● Problem set:
1 - Please answer these questions using the passage on alternative splicing events:
(a) How many clusters containing ASSETs with multiple exons were scanned for AS events?
(b) What percentage of the 138 detected AS events were exon skipping?
(c) How many of the 96 intronless sequences aligned to regions involved in AS?
2 - Carry on the passage on alternative splicing events, starting right after its final sentence.

===== Given text =====

The 79 clusters containing ASSETs with multiple exons were scanned for AS events through pairwise comparisons of exon/intron boundaries between the ASSET and the reference sequences of each cluster. AS events were searched within the region delimited by the two outermost overlapping regions of each ASSET related cluster. For each ASSET, the corresponding gene and the number and type of related alternative splicing events were annotated.

All 79 multiple exon ASSETs were considered known transcripts since they were represented by sequences at public databases. Moreover, for 39 out of 79 ASSETs (49.4%), an alternatively spliced transcript was described in the public databases. For these 39 ASSETs, 138 AS events were detected, including intron retention (5.8%), exon skipping (9.4%), alternative splice site 3’ (39.8%) and alternative splice site 5’ (44.9%). The remaining 40 ASSETs, to which no AS event has been reported, may result from novel AS events not yet reported in public databases (Table 3). The intronless ASSETs were not used for the AS search, since it is not possible to identify the direction of transcripts in the absence of splice sites. Nonetheless, it is interesting to note that 63 out of 96 intronless sequences (65.6%) aligned to regions involved in AS, according to public databases. This can be considered an indirect sign that these ASSETS are prone AS transcripts.

===== Record extracts =====

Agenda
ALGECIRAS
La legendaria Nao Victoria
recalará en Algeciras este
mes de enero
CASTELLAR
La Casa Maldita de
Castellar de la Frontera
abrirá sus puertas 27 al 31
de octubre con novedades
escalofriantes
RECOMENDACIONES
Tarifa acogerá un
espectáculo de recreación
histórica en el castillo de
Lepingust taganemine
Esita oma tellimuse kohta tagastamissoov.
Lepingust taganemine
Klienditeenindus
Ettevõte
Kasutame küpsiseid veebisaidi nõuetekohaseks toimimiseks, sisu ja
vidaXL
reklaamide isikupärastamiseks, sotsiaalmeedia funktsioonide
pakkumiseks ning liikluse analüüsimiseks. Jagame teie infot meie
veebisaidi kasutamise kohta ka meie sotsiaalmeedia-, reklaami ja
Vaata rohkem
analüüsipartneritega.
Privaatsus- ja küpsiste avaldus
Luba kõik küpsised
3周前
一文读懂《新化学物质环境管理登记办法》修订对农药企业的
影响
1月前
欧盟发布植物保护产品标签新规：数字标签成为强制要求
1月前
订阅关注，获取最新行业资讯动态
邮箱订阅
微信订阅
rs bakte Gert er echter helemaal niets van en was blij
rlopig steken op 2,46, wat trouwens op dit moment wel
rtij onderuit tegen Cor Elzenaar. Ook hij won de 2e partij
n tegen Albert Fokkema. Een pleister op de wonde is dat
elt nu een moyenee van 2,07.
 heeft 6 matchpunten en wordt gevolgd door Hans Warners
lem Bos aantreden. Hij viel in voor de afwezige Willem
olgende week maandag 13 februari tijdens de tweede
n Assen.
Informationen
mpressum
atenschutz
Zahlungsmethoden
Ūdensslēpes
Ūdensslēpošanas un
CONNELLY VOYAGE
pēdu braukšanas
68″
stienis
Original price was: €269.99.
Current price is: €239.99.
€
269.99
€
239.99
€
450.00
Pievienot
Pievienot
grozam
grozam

=====
===== Record extracts =====

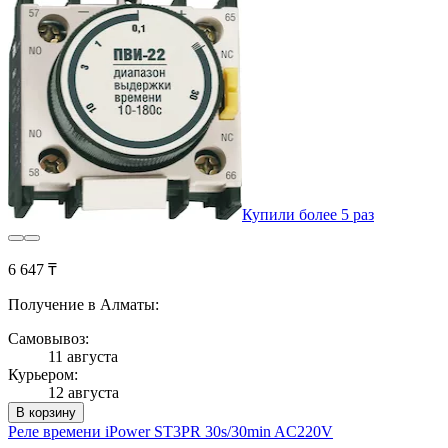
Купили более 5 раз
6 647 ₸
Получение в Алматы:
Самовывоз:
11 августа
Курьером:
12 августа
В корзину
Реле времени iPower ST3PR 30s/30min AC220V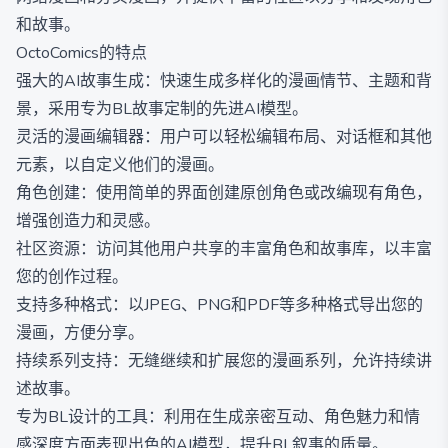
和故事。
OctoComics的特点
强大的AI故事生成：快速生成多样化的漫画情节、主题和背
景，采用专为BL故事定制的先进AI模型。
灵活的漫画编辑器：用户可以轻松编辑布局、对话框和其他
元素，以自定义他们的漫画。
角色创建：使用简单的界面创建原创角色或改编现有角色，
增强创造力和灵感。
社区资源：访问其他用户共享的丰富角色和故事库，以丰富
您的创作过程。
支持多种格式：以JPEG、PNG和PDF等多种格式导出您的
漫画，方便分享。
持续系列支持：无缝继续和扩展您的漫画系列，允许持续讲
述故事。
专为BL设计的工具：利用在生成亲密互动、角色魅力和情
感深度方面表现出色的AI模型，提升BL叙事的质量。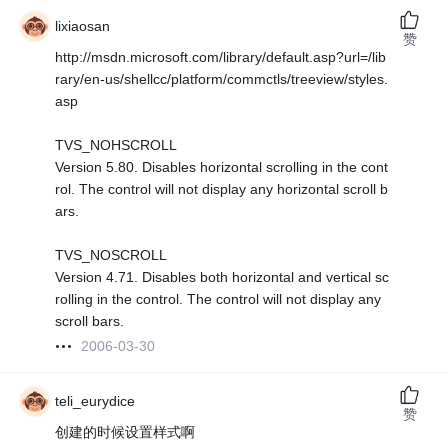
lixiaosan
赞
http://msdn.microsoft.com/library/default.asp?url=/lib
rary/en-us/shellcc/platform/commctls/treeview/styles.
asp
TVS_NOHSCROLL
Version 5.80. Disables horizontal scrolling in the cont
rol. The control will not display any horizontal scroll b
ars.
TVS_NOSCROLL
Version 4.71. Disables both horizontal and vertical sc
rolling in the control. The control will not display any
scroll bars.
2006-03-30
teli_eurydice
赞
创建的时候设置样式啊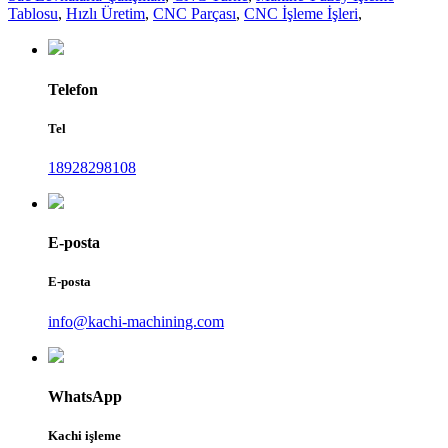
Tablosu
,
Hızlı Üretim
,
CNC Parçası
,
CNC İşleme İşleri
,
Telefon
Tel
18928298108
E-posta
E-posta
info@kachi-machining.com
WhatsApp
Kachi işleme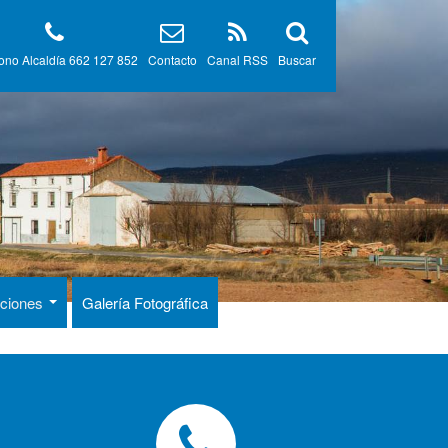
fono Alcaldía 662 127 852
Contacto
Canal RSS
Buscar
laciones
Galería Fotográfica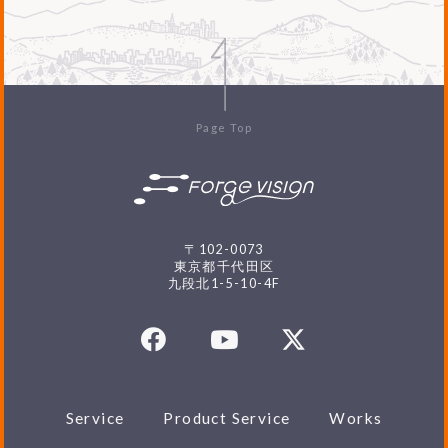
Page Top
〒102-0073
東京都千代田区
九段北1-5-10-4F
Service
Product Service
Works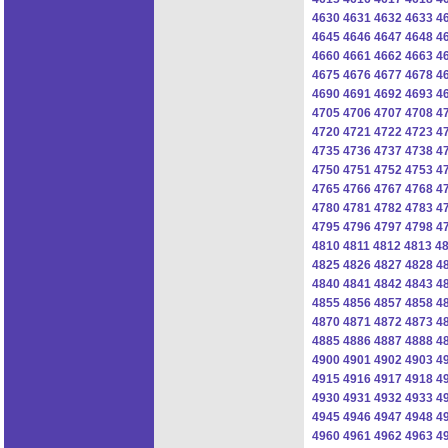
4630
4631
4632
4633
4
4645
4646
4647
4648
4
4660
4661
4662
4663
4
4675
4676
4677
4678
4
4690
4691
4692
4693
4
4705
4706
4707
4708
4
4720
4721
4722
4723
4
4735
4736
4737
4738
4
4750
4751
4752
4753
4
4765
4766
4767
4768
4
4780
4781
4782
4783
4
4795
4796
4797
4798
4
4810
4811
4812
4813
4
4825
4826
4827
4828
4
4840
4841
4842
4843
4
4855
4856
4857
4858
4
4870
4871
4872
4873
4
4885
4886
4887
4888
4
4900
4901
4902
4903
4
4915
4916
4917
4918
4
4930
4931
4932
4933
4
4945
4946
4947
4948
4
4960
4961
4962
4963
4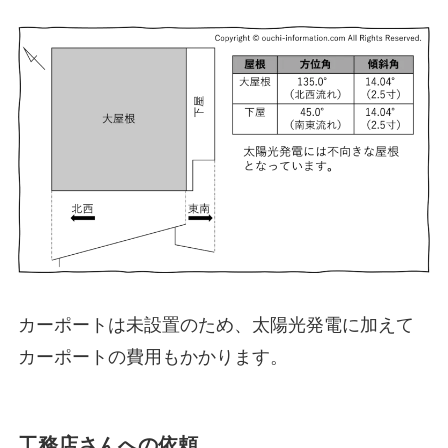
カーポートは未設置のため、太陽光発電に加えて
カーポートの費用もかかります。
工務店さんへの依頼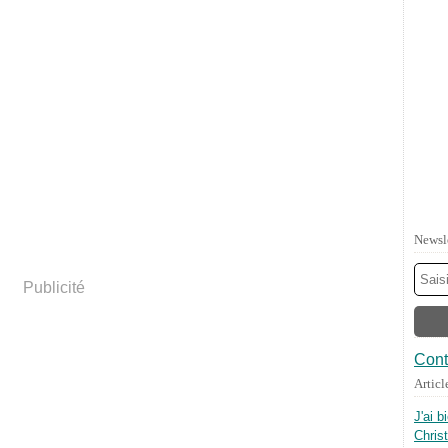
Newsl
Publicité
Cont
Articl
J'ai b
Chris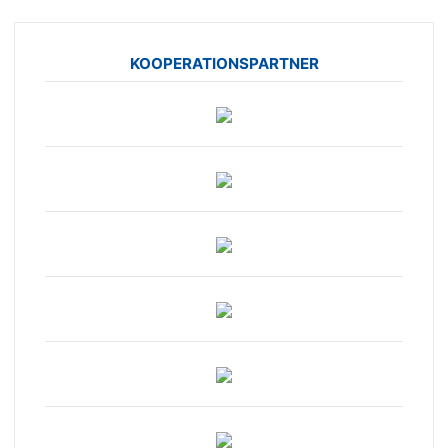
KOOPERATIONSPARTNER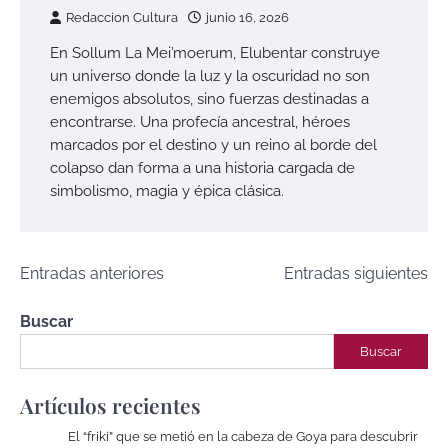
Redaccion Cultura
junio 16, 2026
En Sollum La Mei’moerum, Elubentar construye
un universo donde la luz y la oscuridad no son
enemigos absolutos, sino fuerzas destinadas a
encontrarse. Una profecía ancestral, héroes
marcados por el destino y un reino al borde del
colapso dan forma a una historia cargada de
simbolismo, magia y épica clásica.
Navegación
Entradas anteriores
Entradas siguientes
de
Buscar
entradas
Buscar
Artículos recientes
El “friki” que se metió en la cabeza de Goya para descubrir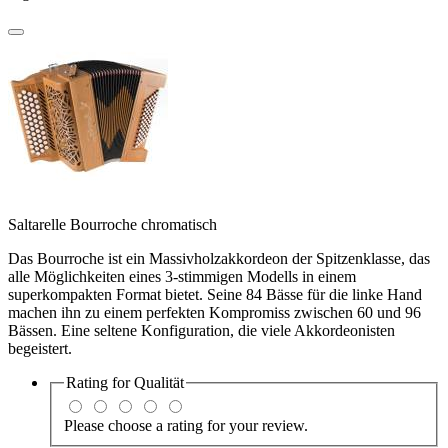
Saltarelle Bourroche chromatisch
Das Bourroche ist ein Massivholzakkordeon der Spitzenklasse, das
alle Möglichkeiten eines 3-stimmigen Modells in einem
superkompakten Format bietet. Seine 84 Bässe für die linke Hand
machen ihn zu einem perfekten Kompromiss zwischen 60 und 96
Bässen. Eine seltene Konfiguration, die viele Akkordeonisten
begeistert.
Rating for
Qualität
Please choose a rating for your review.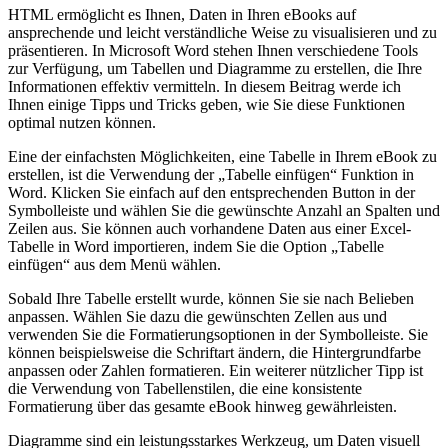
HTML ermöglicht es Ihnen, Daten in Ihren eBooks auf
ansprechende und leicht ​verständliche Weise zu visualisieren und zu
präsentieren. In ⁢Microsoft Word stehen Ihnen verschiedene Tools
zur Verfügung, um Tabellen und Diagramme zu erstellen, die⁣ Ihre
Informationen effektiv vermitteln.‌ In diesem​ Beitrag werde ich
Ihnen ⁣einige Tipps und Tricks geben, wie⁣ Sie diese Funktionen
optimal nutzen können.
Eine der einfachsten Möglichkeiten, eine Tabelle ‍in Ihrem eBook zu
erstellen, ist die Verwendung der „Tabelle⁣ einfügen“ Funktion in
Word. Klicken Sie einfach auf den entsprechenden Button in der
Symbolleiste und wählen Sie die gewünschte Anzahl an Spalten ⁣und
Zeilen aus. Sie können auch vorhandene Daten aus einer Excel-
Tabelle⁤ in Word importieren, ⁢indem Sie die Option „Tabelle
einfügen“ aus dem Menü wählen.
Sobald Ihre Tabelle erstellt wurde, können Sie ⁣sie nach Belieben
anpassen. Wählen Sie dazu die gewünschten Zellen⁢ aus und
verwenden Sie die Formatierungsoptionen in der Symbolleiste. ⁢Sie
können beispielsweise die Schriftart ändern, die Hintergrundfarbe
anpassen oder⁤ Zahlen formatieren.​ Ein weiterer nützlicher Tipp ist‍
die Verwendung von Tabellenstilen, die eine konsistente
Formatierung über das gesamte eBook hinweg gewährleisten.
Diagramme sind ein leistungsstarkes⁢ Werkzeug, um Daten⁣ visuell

=====

● Expected outputs:
1 -
(a) 79
(b) 9.4%
(c) 63 (65.6%)

2 -
Table 3 Search for AS variants by comparison with sequences from public databases.

Gene ontology annotation

For exploring the functional aspects of the genes that harbor AS, the 142 ASSETs were classified within the biological process categories. Using BinGO tools [31], 11 categories revealed a statistically significant enrichment of genes (Table 4) and are represented in a hierarchical form in Figure 4. The most significantly enriched category was translation elongation, due to a great number of ribosomal proteins detected in our data.

Table 4 Functional classification of genes within the statistically significant biological process categories.
Figure 4
figure 4

Graphical view of GO Biological Process overrepresented categories. The graphic is represented in a hierarchical form. The yellow circles correspond to the categories that were statistically significantly enriched.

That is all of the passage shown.